As Uganda unveils its Shs 72 trillion budget for the 2025/26 financial year, leaders and economic observers are raising serious concerns about its realistic execution and long-term sustainability.
Despite the impressive figure, insiders argue that the fiscal space is too narrow, leaving very little actual spending power for the government to effect tangible change.
Paul Omara, a key voice in Uganda’s budgetary oversight, pointed out that a significant portion of the budget will be consumed by interest payments on debt.
This high cost of debt servicing, particularly domestic borrowing, poses a major challenge, with Omara cautioning that borrowing locally remains an expensive path with long-term ripple effects on the economy.
He emphasised that while the budget seems large, it must be assessed in the context of how much is left for productive investment after debt obligations.
“This money should be put into productive sectors,” he urged, highlighting that human capital development—including health, education, and skills training should remain the government’s top priority.
Echoing these concerns, Uthman Mayanja, an economic analyst, criticised the lack of realism in the proposed budget.

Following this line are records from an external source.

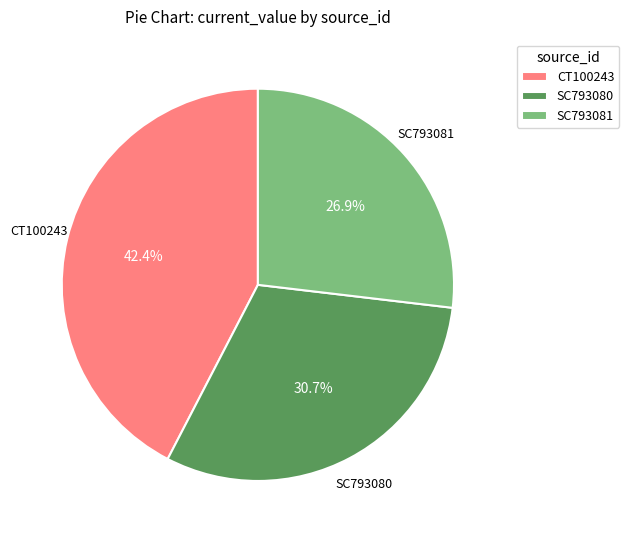

To the nearest percent, what portion does SC793081 represent?

27%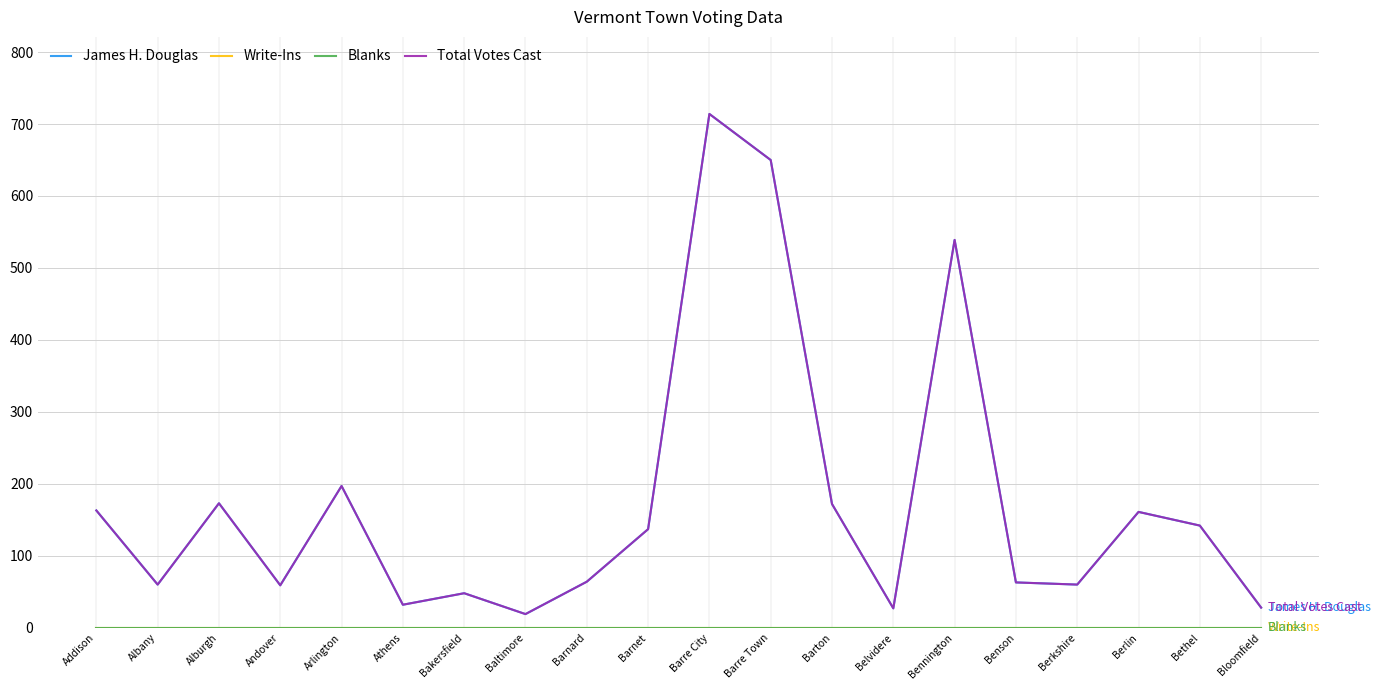

List the series in order of their peak value, highest first.

James H. Douglas, Total Votes Cast, Write-Ins, Blanks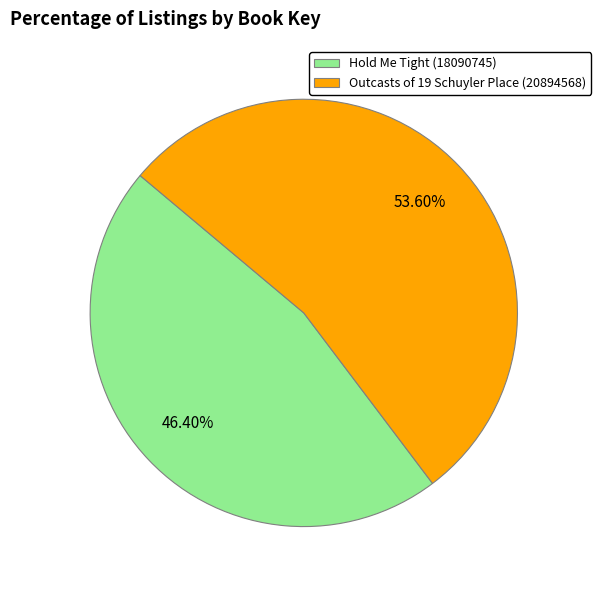

Which slice is the smallest?

Hold Me Tight (18090745)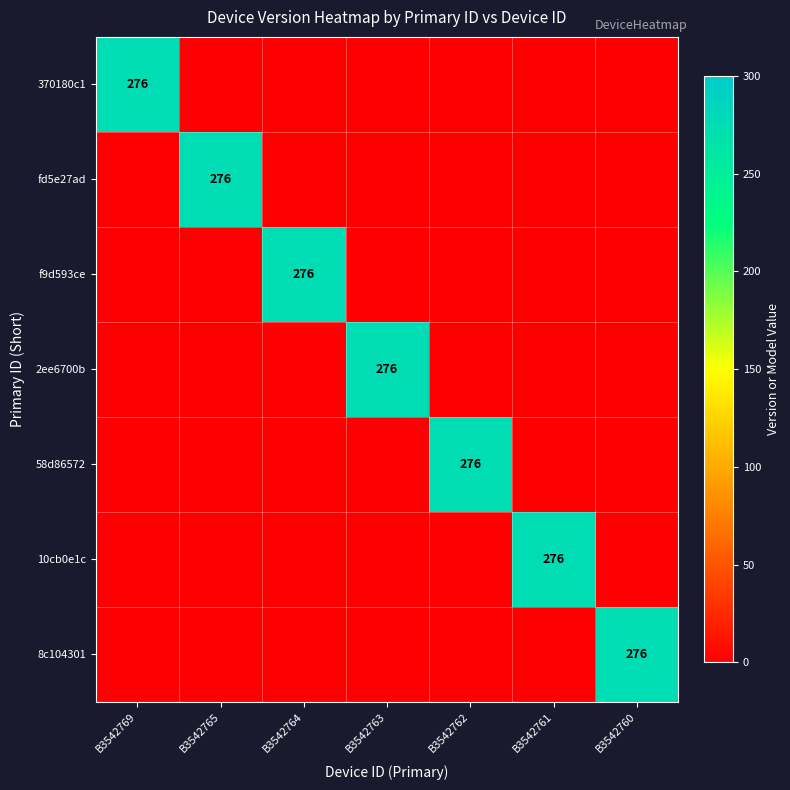

Is it true that 58d86572 equals 276 at B3542762?

True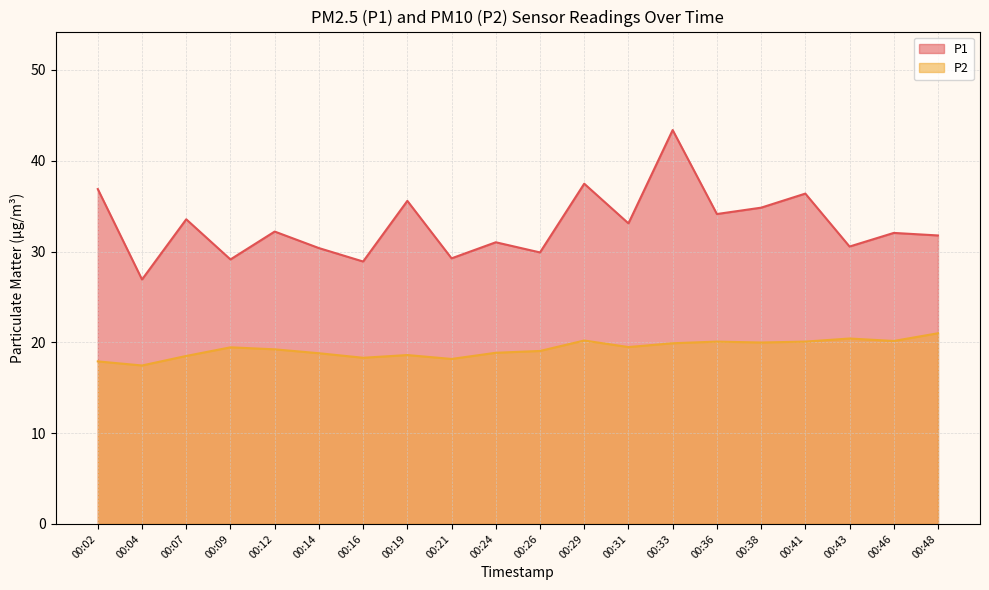

What is the value of the P2 point at the 17th from the left?

20.1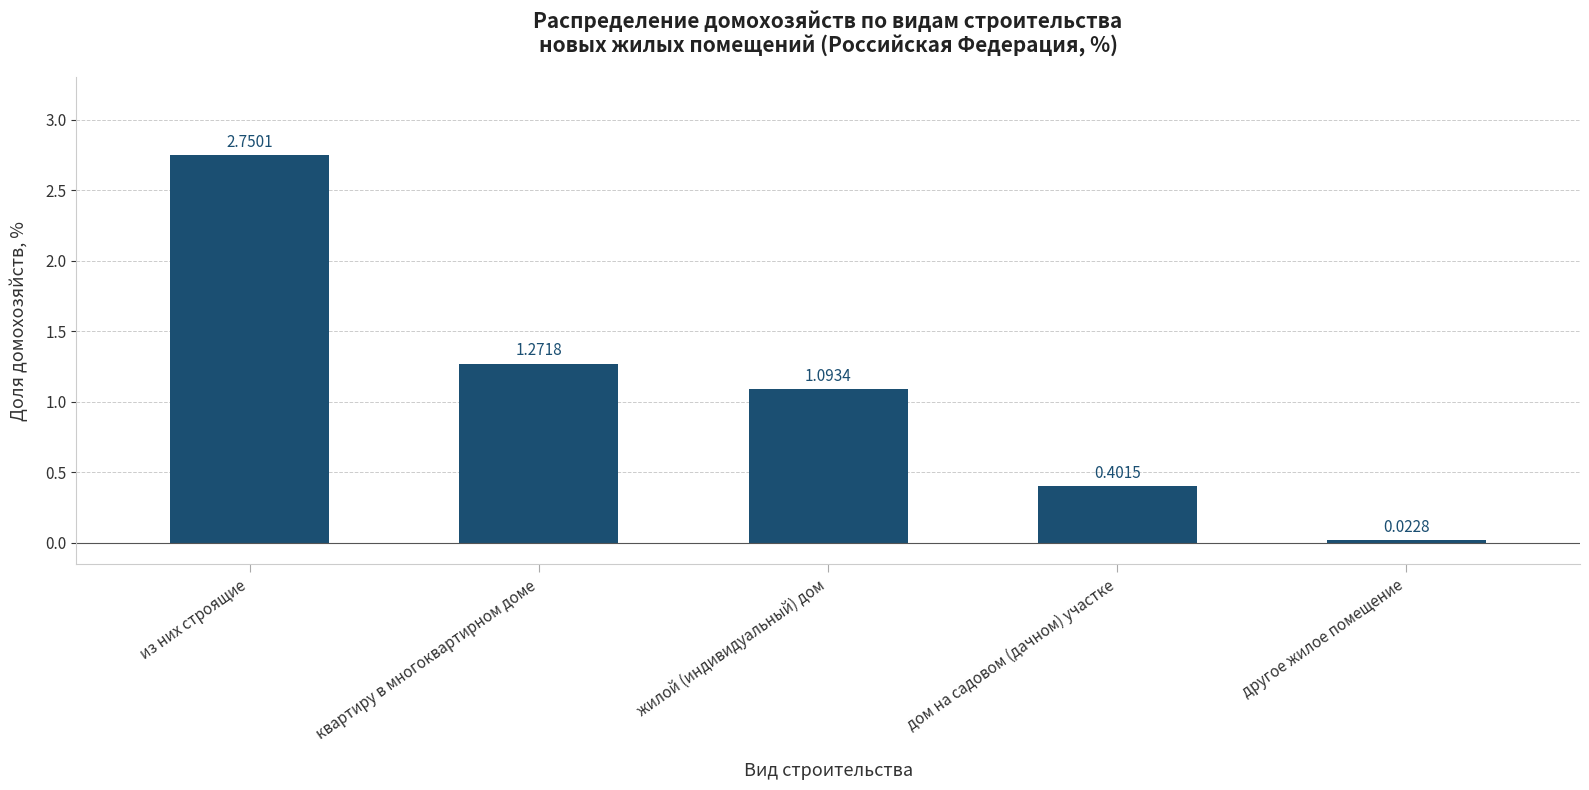

What position from the left is из них строящие?

1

He questioned the government’s track record in revenue and resource collection, casting doubt on the feasibility of meeting the ambitious targets.

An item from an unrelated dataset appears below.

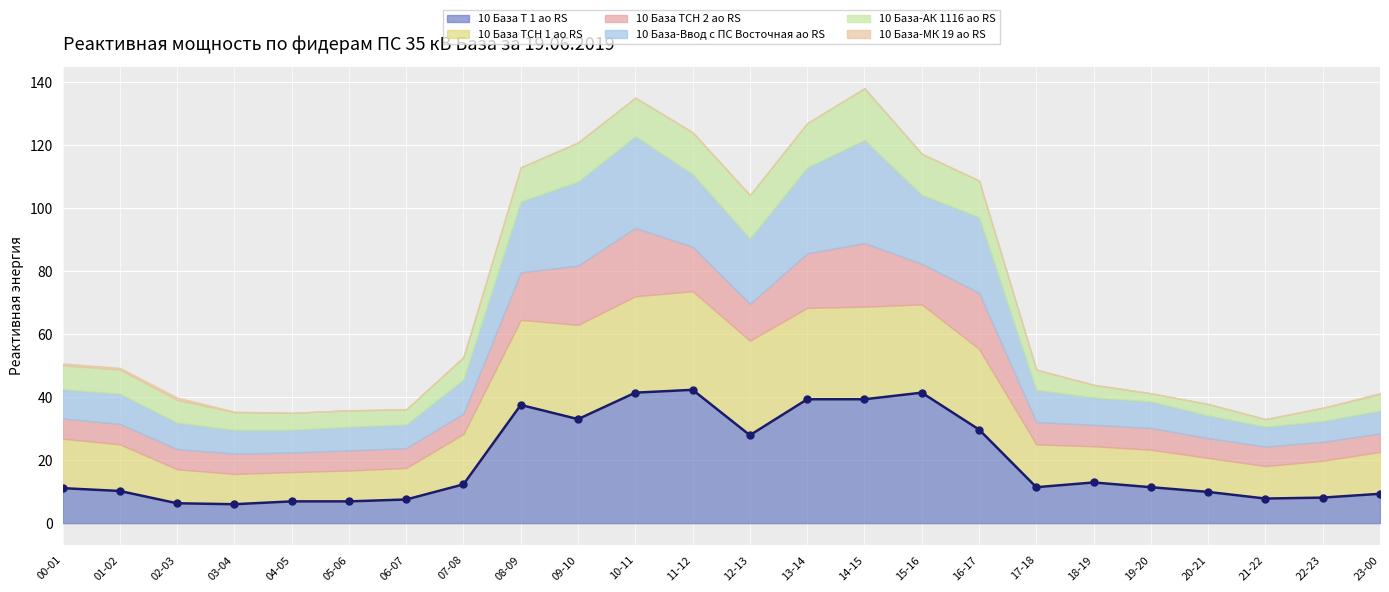

Is it true that 10 База-Ввод с ПС Восточная ао RS equals 5.5 at 17-18?

False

“The principle to borrow commercially for productive activities isn’t being followed,” he said, warning that Uganda’s borrowing trend is increasingly failing to yield economic value, making debt repayment even more difficult.
Mayanja also reflected on the Parish Development Model (PDM) as a potential bright spot, but with caveats. “PDM is something the public can look forward to, but is it enough, or is it the best we can do?” he asked, calling for a more strategic allocation of resources to sectors that can genuinely spur growth and transform livelihoods.
Both Omara and Mayanja seem to agree: Uganda’s budget must shift focus from numbers to impact. Without a clear and disciplined investment strategy, the budget risks becoming a paper giant big in volume, yet weak in delivering real outcomes.
As the country navigates growing debt obligations and limited revenue streams, the call is clear: invest wisely, borrow responsibly, and prioritise people. Only then can the promise of Shs 72 trillion become a meaningful step toward inclusive growth.